Amazon announced on January 23, 2018 that they have completed updating their systems with OS patches. This includes the cloud services used by KMC Commander.

“Of course, the best defense is ‘defense in depth,’” said Bohlmann. “Our partners and their customer organizations should diligently continue using best practices in networking, firewalls and patch updates, among other security measures.”

Spectre Vulnerabily IconEvery operating system vendor now has patches available to mitigate these vulnerabilities, and distribution is being rolled out for various editions. Without them, your servers, PCs and laptops are still very vulnerable. Bohlmann suggests you install the appropriate patch updates at your earliest convenience. However, be aware some older versions do not yet have patches. Also, possible exploits for Spectre can be accomplished using web browsers. All web browsers have patches available now as well.

In addition, processor manufacturers have microcode fixes in place for Meltdown and some of Spectre’s vulnerabilities, but not all. Even so, the operating systems and web browser patches that have come out provide a very good level of mitigation and protection.

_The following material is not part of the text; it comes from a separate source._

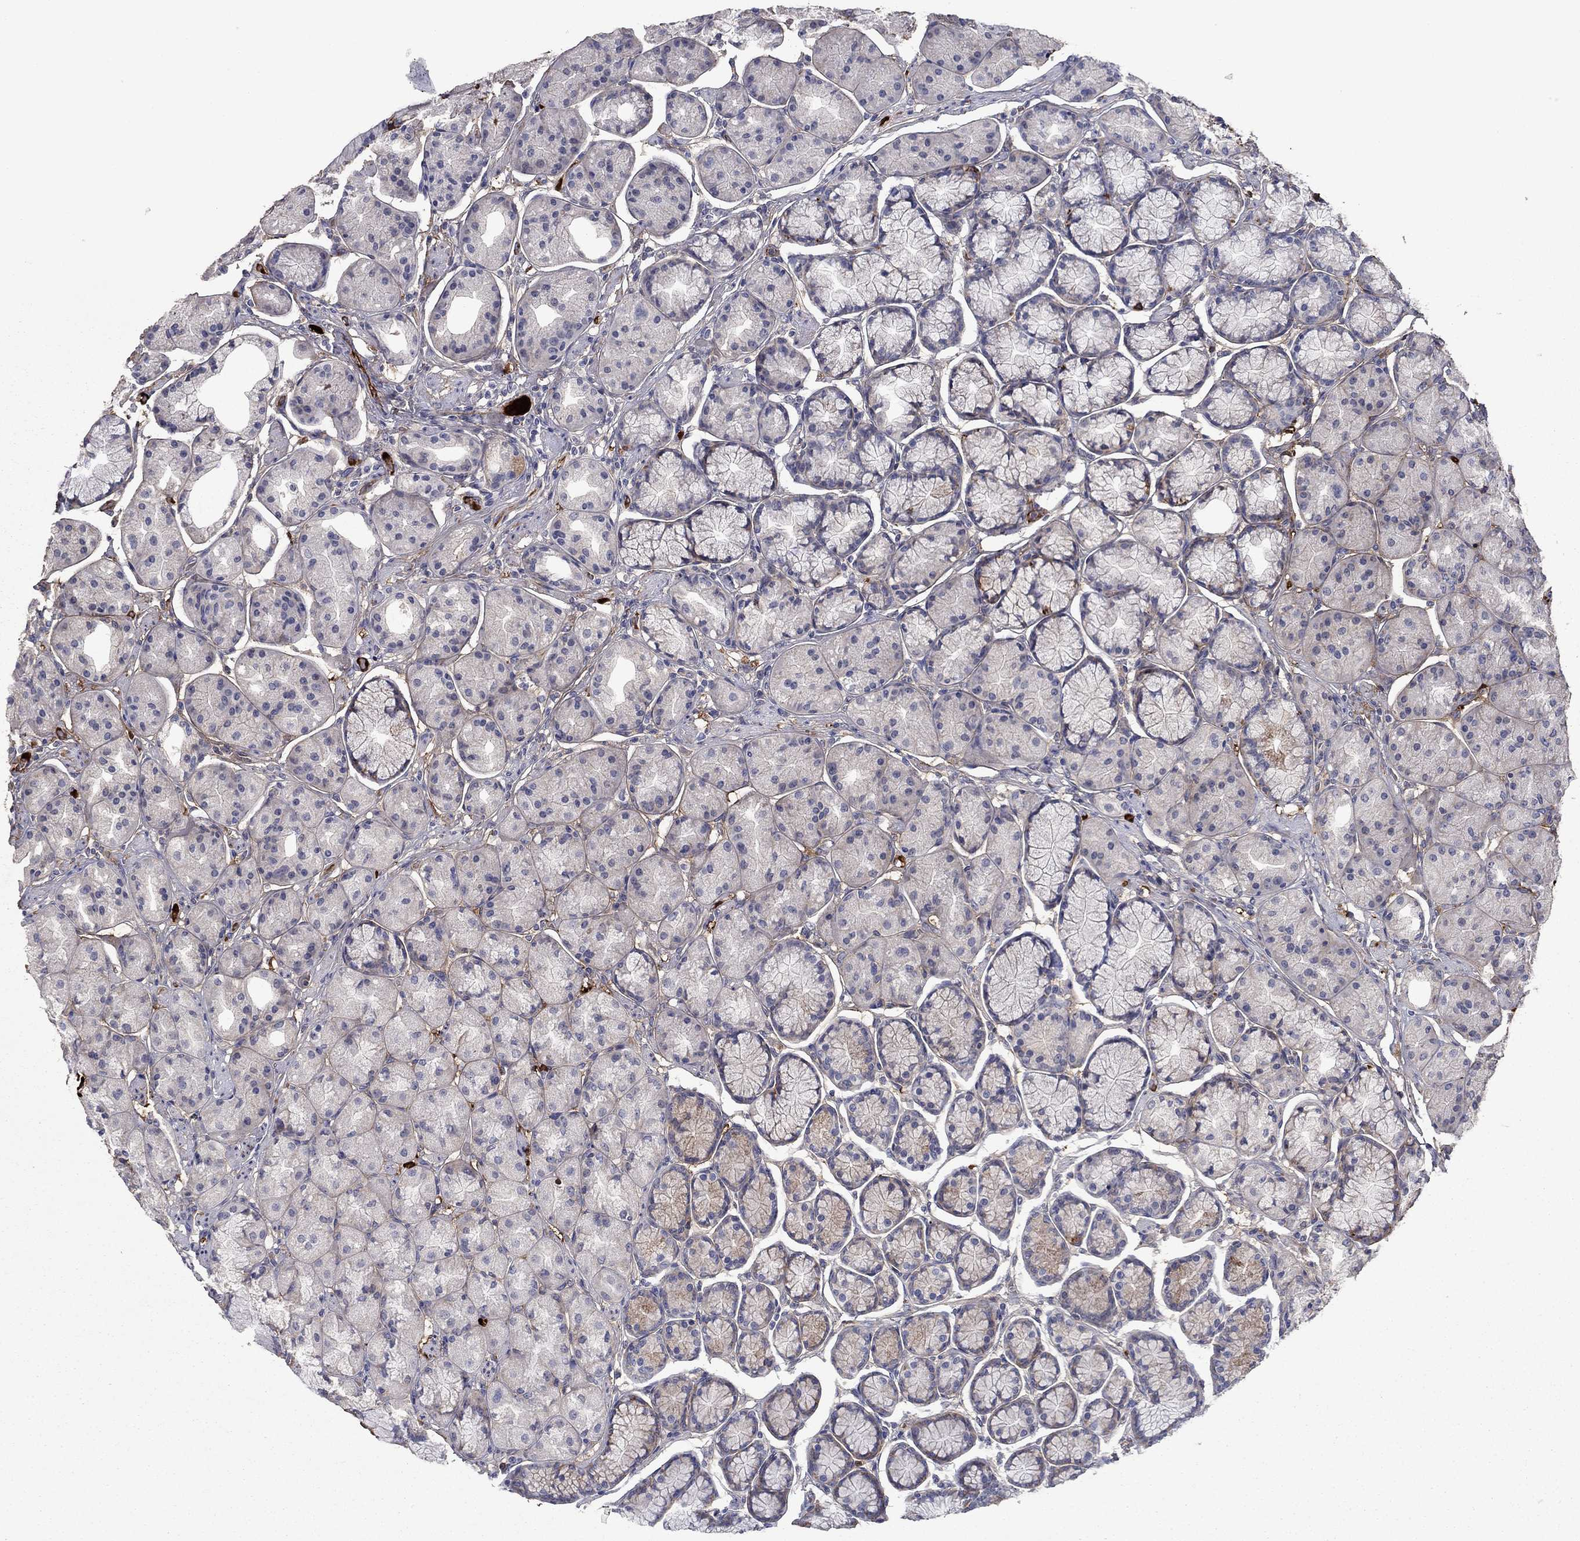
{"staining": {"intensity": "strong", "quantity": "<25%", "location": "cytoplasmic/membranous"}, "tissue": "stomach", "cell_type": "Glandular cells", "image_type": "normal", "snomed": [{"axis": "morphology", "description": "Normal tissue, NOS"}, {"axis": "morphology", "description": "Adenocarcinoma, NOS"}, {"axis": "morphology", "description": "Adenocarcinoma, High grade"}, {"axis": "topography", "description": "Stomach, upper"}, {"axis": "topography", "description": "Stomach"}], "caption": "The image exhibits immunohistochemical staining of unremarkable stomach. There is strong cytoplasmic/membranous staining is appreciated in about <25% of glandular cells.", "gene": "HPX", "patient": {"sex": "female", "age": 65}}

These OS patches do cause systems to perform at a slower pace. Some earlier patches even caused reboots! Recent test results show slow-downs of 2-10 percent depending on the operating system and the version of the processor.

Staying Up to Date

We strongly recommend that your organization keep up-to-date with Meltdown and Spectre news. We suggest these two websites for updated information:


KMC Controls keeps security as a high priority, and we will continue to monitor various government agencies and private entities for on-going cybersecurity news, Spectre/Meltdown or otherwise.